*** Opening of EXTRACTED ENTRIES ***
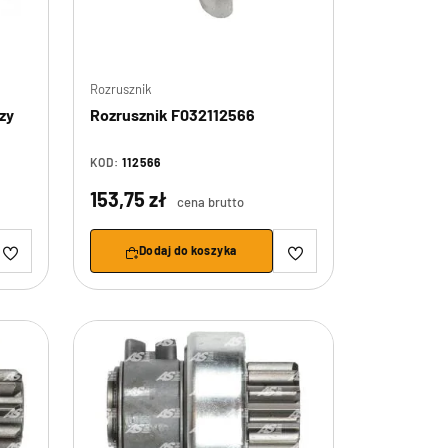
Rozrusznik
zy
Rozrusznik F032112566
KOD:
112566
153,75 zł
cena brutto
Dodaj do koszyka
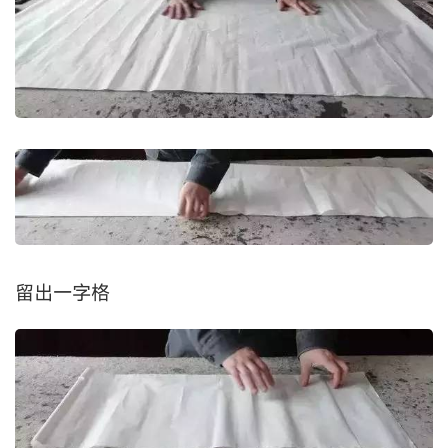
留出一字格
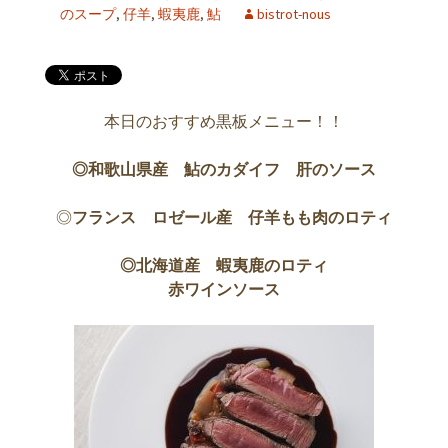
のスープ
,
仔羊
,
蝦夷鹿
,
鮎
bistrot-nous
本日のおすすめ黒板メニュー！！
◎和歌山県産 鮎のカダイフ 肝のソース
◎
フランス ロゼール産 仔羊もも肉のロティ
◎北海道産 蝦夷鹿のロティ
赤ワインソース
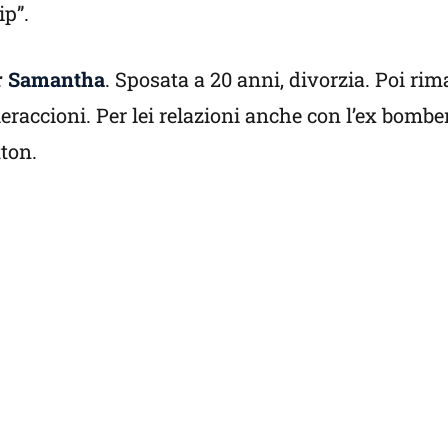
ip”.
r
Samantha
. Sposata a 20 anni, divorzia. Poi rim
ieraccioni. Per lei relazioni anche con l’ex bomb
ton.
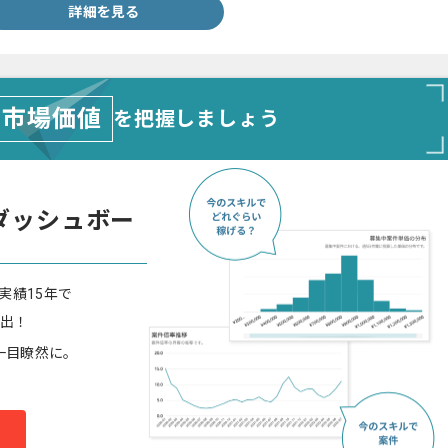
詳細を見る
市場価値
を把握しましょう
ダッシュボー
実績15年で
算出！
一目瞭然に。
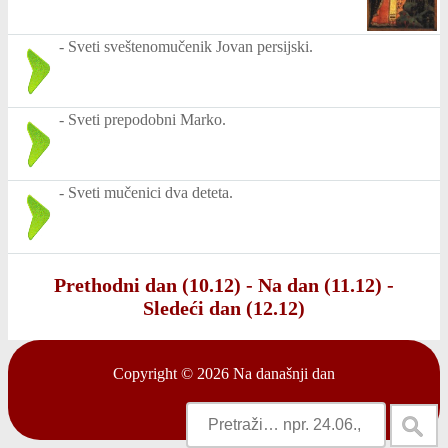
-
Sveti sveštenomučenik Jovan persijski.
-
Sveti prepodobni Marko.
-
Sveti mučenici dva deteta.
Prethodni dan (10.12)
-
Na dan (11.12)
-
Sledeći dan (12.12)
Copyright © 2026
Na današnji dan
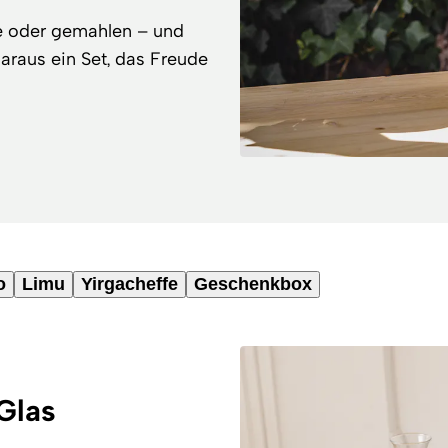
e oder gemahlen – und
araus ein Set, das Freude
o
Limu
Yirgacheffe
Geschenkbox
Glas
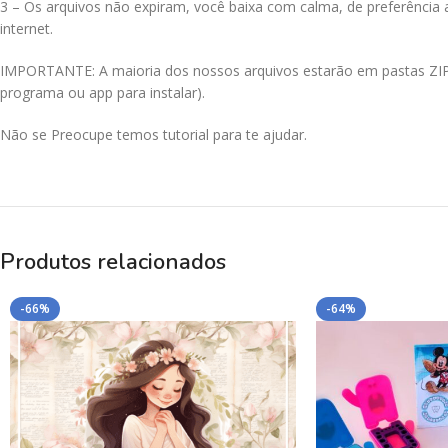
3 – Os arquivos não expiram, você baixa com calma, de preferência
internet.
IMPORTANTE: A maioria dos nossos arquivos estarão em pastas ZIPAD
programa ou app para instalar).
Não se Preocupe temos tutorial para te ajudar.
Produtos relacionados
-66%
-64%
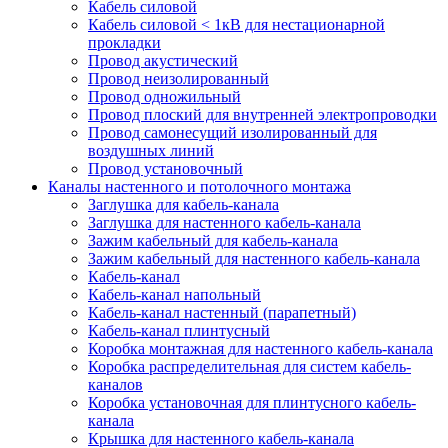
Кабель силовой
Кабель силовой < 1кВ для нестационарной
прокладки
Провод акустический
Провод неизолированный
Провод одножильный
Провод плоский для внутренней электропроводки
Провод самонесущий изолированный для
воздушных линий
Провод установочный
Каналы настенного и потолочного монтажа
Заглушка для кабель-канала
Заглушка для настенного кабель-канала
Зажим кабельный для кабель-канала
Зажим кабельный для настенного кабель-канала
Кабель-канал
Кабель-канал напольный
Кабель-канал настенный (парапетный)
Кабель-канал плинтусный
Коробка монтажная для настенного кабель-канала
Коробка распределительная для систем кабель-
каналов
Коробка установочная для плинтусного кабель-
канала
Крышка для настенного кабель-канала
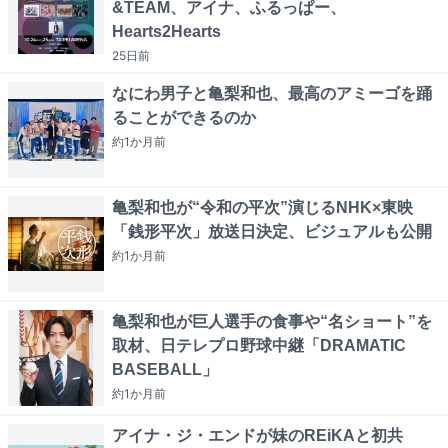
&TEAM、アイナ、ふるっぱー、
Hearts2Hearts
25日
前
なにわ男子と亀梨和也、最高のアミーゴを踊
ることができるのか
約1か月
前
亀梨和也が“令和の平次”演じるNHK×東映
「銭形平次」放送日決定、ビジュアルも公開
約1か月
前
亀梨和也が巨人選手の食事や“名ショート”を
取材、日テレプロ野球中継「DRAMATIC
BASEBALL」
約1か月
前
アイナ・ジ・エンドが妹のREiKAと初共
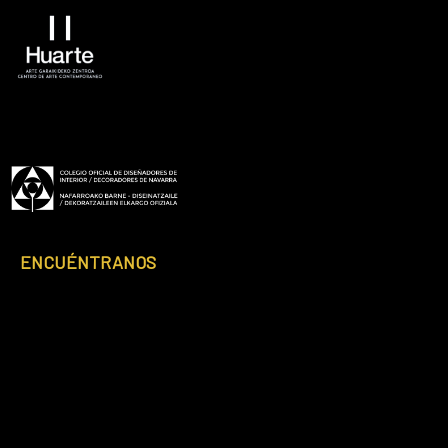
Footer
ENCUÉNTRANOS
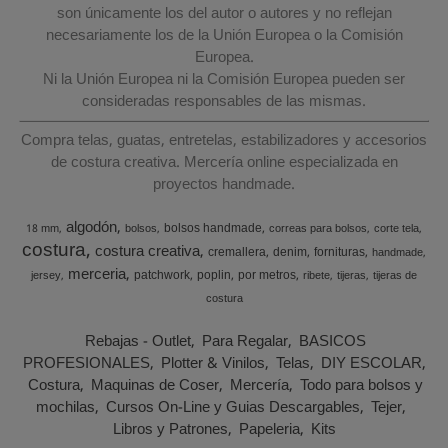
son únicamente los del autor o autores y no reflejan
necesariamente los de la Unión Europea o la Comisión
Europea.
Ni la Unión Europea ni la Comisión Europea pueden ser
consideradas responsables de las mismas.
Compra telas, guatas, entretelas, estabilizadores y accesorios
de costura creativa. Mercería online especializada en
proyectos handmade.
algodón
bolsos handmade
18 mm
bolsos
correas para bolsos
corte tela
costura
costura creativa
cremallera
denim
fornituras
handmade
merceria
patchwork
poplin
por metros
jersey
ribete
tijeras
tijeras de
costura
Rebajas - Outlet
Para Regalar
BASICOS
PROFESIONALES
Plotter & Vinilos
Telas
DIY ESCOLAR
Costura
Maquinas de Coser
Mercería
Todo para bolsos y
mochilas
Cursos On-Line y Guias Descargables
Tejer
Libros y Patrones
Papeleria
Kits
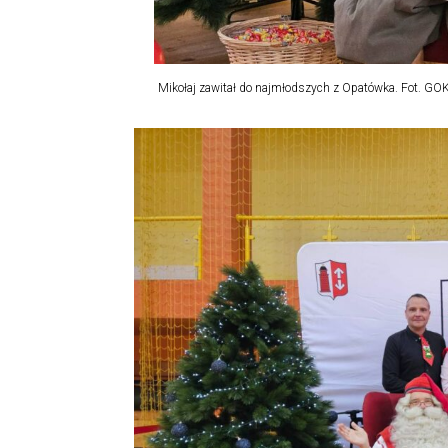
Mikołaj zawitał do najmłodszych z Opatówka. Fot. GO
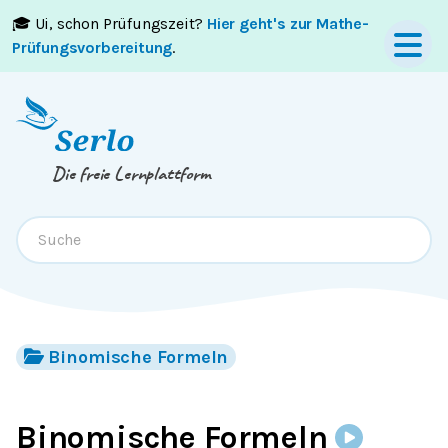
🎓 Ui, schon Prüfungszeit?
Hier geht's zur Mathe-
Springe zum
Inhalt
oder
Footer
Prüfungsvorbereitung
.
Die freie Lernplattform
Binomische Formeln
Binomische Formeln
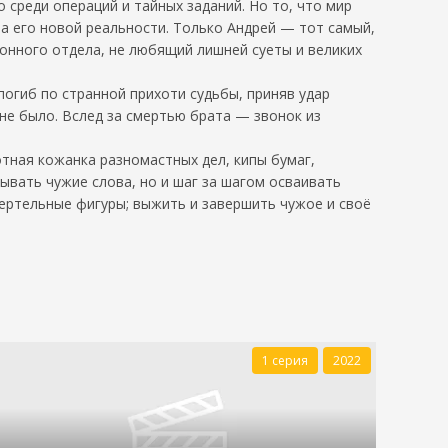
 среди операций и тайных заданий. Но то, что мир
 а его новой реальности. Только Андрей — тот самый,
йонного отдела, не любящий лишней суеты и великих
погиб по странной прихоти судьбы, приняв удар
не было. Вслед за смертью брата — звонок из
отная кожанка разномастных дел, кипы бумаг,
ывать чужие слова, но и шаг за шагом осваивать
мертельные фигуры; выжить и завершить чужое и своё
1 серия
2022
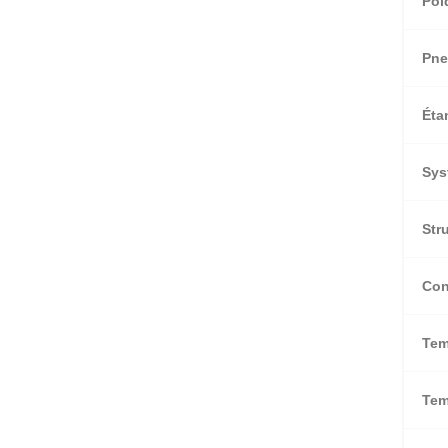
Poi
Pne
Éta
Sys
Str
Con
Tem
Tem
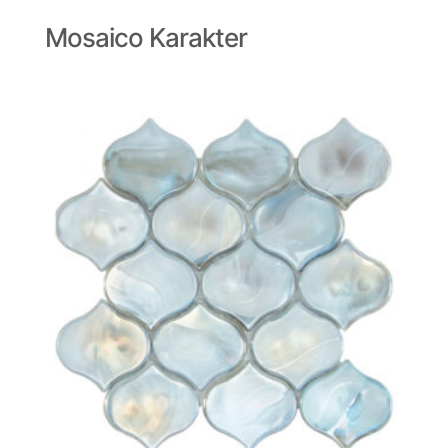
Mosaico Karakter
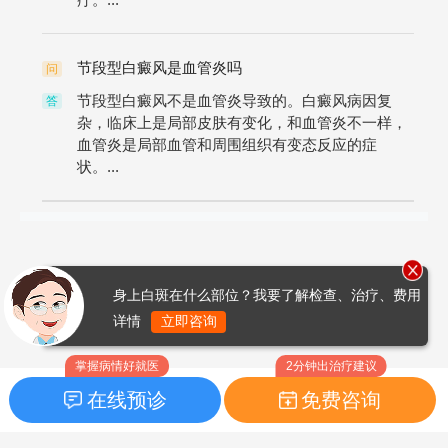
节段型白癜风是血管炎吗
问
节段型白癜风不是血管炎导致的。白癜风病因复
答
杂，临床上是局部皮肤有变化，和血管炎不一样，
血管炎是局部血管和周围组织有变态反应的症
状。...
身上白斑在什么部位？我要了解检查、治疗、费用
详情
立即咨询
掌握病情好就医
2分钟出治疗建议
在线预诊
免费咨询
*** Close of EXTRACTED ENTRIES ***
**INSTRUCTION**
Copy out the lines of the records above in which the string "bolsos" appears.

**TASK SOLUTION**
bolsos handmade
bolsos
correas para bolsos
Todo para bolsos y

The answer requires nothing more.